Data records
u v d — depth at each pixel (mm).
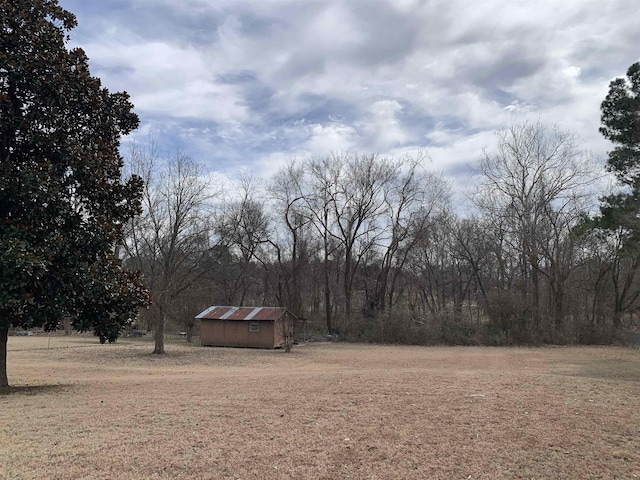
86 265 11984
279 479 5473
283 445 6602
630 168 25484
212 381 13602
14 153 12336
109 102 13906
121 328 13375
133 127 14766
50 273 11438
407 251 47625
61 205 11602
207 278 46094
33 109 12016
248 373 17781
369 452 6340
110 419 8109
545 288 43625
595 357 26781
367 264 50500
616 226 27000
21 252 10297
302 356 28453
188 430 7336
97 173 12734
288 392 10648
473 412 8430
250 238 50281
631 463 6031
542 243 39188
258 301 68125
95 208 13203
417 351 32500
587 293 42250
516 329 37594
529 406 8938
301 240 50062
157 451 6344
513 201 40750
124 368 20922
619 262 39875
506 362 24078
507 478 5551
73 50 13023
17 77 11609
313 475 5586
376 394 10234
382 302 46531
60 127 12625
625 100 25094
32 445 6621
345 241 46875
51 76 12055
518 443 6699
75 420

- _Task statement_: Start at the line with "473 412 8430". Give that line and every line after it again, word for word, through the last line above.

- _Problem solution_:
473 412 8430
250 238 50281
631 463 6031
542 243 39188
258 301 68125
95 208 13203
417 351 32500
587 293 42250
516 329 37594
529 406 8938
301 240 50062
157 451 6344
513 201 40750
124 368 20922
619 262 39875
506 362 24078
507 478 5551
73 50 13023
17 77 11609
313 475 5586
376 394 10234
382 302 46531
60 127 12625
625 100 25094
32 445 6621
345 241 46875
51 76 12055
518 443 6699
75 420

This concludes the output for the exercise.